Set hadoop system user for client embedded in Java webapp

Christoffer Soop picture Christoffer Soop · Jun 14, 2012 · Viewed 31.9k times · Source

I would like to submit MapReduce jobs from a java web application to a remote Hadoop cluster but am unable to specify which user the job should be submitted for. I would like to configure and use a system user which should be used for all MapReduce jobs.

Currently I am unable to specify any user and no matter what the hadoop job runs under the username of the currently logged in user of the client system. This causes an error with the message

Permission denied: user=alice, access=WRITE, inode="staging":hduser:supergroup:rwxr-xr-x

... where "alice" is the local, logged in user on the client machine.

I have tried

  1. various combinations of creating UserGroupInformation instances (both proxies and normal user) and
  2. setting the Java System property with -Duser.name=hduser, changing the USER envar and as a hard coded System.setProperty("user.name", "hduser") call.

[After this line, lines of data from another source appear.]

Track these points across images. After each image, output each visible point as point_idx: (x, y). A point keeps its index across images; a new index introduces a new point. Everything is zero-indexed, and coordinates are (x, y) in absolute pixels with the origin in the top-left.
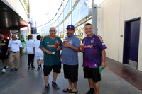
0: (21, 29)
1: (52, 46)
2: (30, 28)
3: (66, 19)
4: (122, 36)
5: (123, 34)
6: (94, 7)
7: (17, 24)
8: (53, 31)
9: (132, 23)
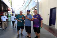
0: (8, 11)
1: (21, 18)
2: (12, 11)
3: (26, 7)
4: (49, 15)
5: (49, 14)
6: (38, 3)
7: (7, 9)
8: (21, 12)
9: (53, 9)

... to no avail. Regarding 1) I admit to having no clue on how these classes are supposed to be used. Also please note that changing the Java System property is obviously not a real solution for use in the web application.

Does any body know how you specify which user Hadoop uses to connect to a remote system?

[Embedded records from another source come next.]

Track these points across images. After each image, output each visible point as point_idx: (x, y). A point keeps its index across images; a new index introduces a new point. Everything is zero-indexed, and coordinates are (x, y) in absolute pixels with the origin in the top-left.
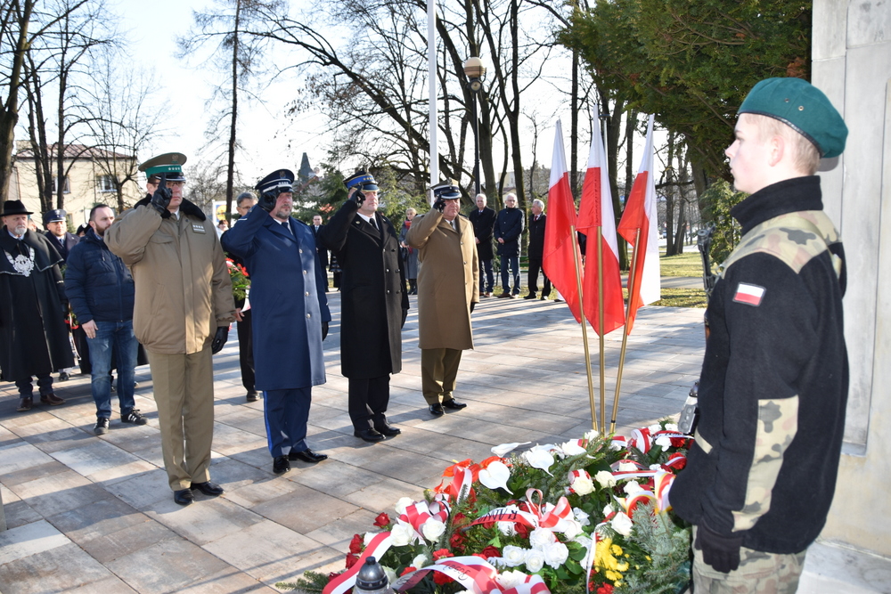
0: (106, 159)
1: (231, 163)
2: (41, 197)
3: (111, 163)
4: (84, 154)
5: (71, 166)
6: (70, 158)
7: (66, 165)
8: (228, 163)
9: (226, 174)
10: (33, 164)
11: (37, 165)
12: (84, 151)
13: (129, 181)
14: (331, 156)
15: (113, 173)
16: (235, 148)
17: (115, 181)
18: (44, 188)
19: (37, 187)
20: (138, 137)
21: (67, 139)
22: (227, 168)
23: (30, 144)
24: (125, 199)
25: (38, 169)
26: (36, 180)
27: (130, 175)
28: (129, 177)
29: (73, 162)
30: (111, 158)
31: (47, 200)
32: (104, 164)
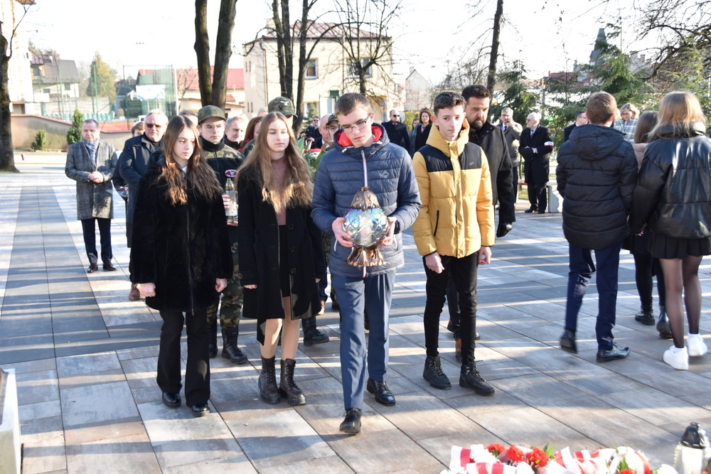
0: (350, 39)
1: (495, 45)
2: (282, 83)
3: (355, 43)
4: (327, 35)
5: (313, 48)
6: (313, 38)
7: (309, 45)
8: (491, 45)
9: (489, 57)
10: (275, 45)
11: (279, 47)
12: (326, 31)
13: (374, 65)
14: (611, 30)
15: (356, 56)
16: (501, 24)
17: (358, 65)
18: (285, 73)
19: (278, 70)
20: (388, 11)
21: (311, 16)
22: (490, 50)
23: (273, 22)
24: (368, 86)
25: (279, 52)
26: (277, 64)
27: (375, 59)
28: (373, 61)
29: (316, 43)
30: (355, 39)
31: (287, 87)
32: (347, 44)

PS/ Hadoop is using the default configuration meaning that no authentication is used when connecting to the cluster and that Kerberos is not used in communicating with the remote machines.

Answer

Christoffer Soop picture Christoffer Soop · Jun 16, 2012

Finally I stumbled on the constant

static final String HADOOP_USER_NAME = "HADOOP_USER_NAME";`

in the UserGroupInformation class.

Setting this either as an environment variable, as a Java system property on startup (using -D) or programmatically with System.setProperty("HADOOP_USER_NAME", "hduser"); makes Hadoop use whatever username you want for connecting to the remote Hadoop cluster.